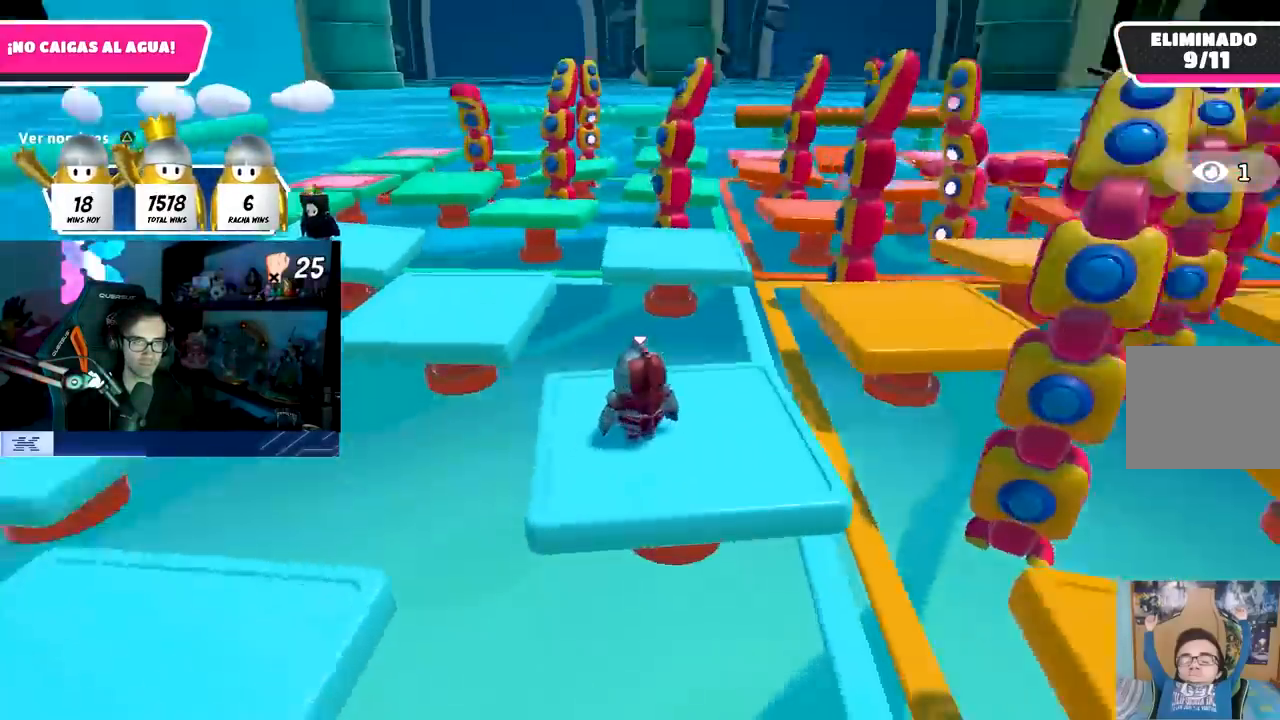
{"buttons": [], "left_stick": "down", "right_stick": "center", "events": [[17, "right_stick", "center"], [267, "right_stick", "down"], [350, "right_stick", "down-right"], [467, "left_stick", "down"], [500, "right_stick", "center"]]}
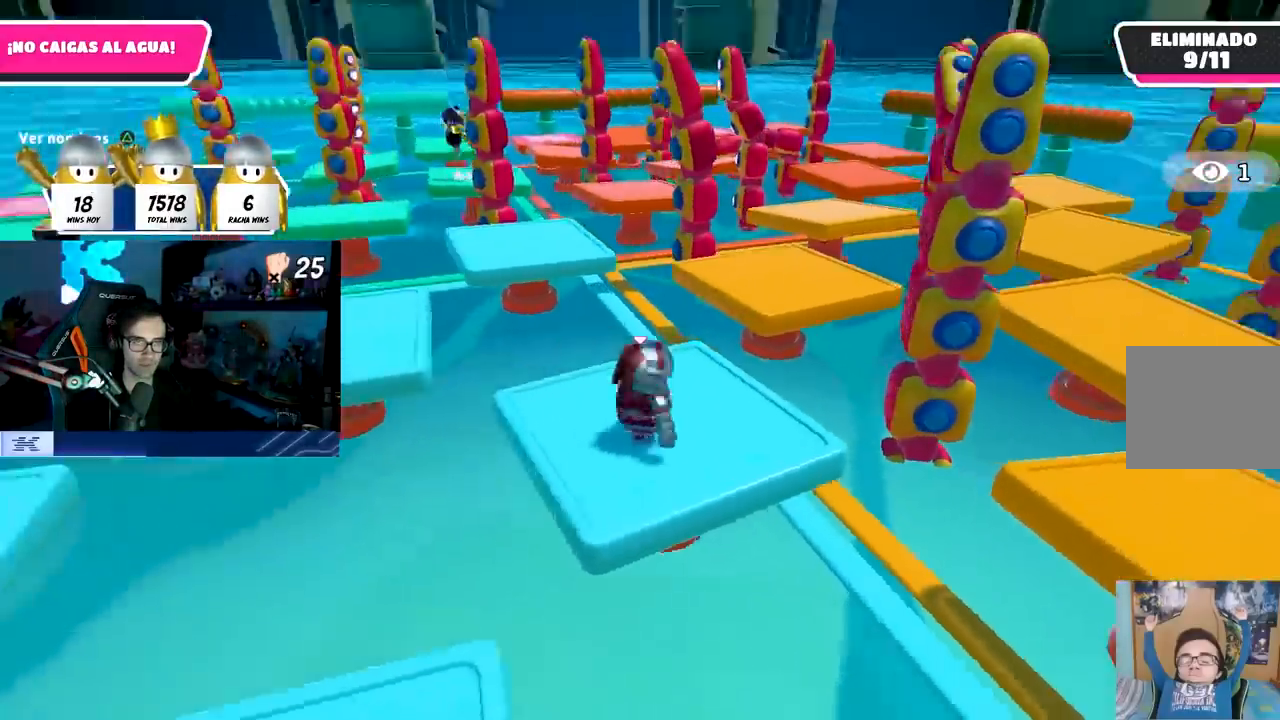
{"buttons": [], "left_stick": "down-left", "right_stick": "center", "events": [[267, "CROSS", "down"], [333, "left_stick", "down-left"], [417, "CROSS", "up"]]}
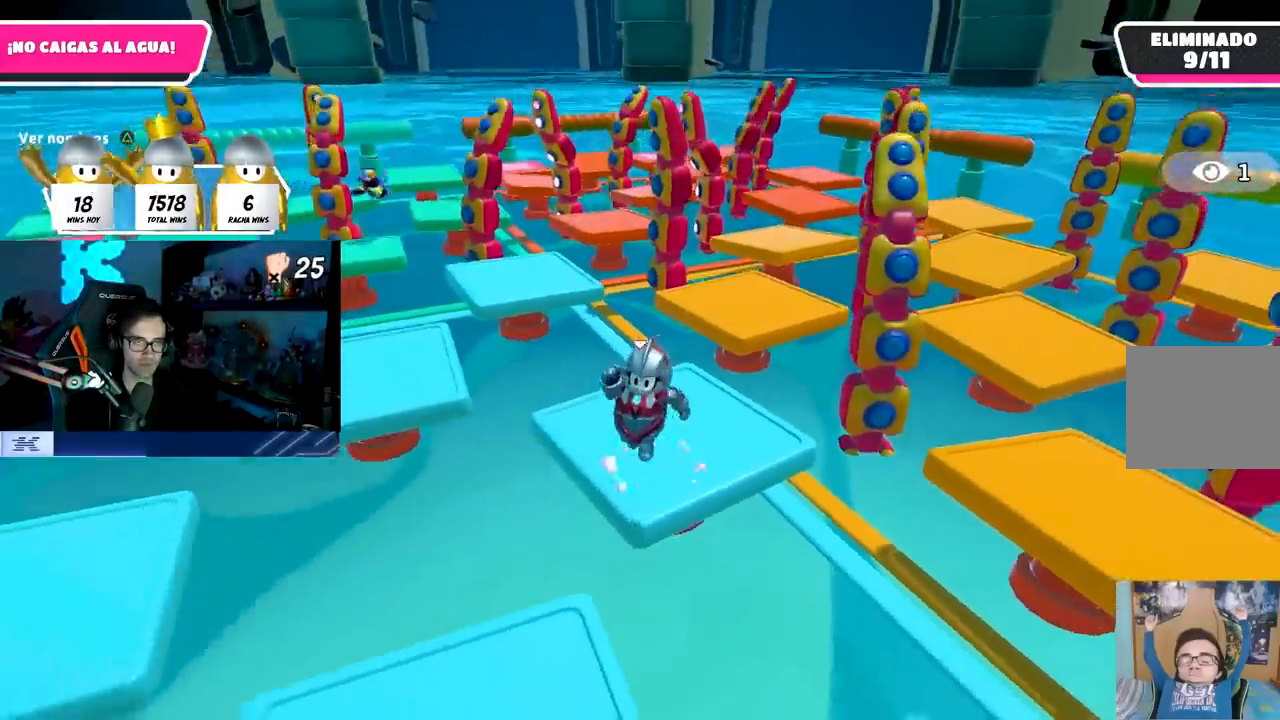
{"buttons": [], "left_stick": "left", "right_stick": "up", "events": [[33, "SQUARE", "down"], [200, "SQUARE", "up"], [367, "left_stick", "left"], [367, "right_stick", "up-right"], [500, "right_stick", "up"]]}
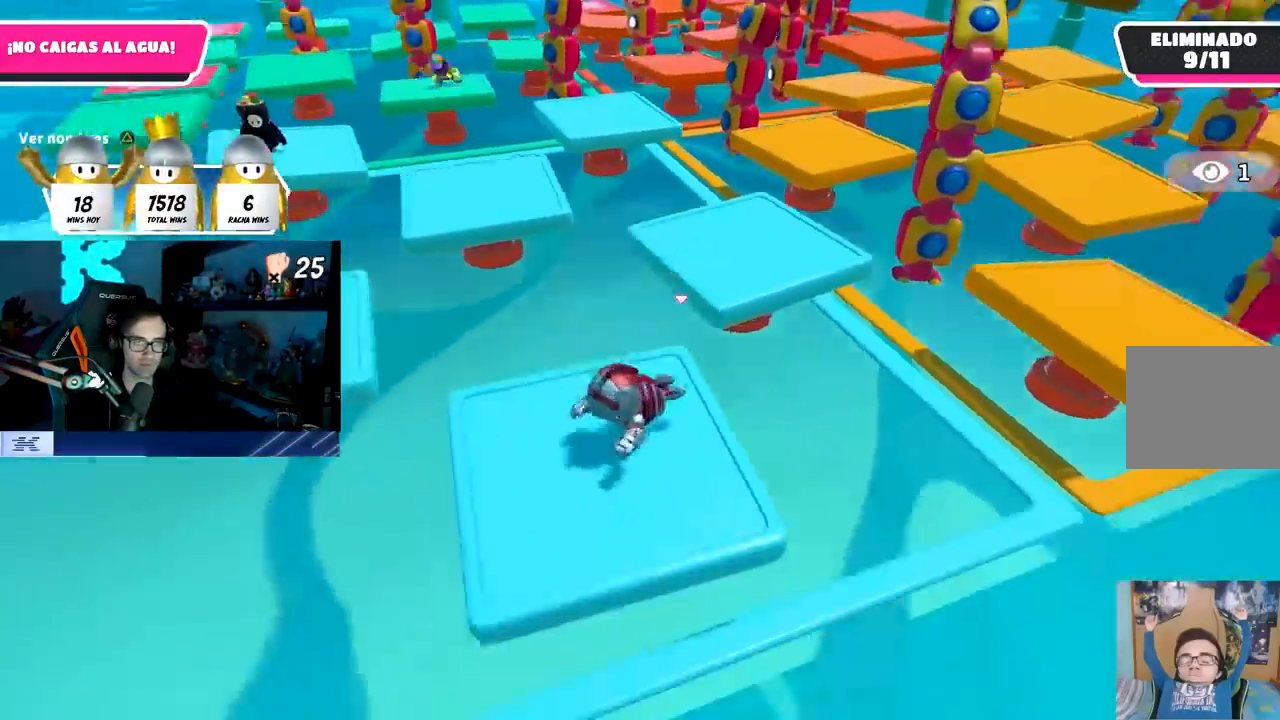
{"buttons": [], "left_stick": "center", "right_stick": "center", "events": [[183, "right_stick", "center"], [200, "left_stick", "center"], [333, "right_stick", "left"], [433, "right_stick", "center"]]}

▶ _Problem details_
Return the listing above in full and unaltered. Keep the pictures out.

▶ _Response below_
{"buttons": [], "left_stick": "down", "right_stick": "center", "events": [[17, "right_stick", "center"], [267, "right_stick", "down"], [350, "right_stick", "down-right"], [467, "left_stick", "down"], [500, "right_stick", "center"]]}
{"buttons": [], "left_stick": "down-left", "right_stick": "center", "events": [[267, "CROSS", "down"], [333, "left_stick", "down-left"], [417, "CROSS", "up"]]}
{"buttons": [], "left_stick": "left", "right_stick": "up", "events": [[33, "SQUARE", "down"], [200, "SQUARE", "up"], [367, "left_stick", "left"], [367, "right_stick", "up-right"], [500, "right_stick", "up"]]}
{"buttons": [], "left_stick": "center", "right_stick": "center", "events": [[183, "right_stick", "center"], [200, "left_stick", "center"], [333, "right_stick", "left"], [433, "right_stick", "center"]]}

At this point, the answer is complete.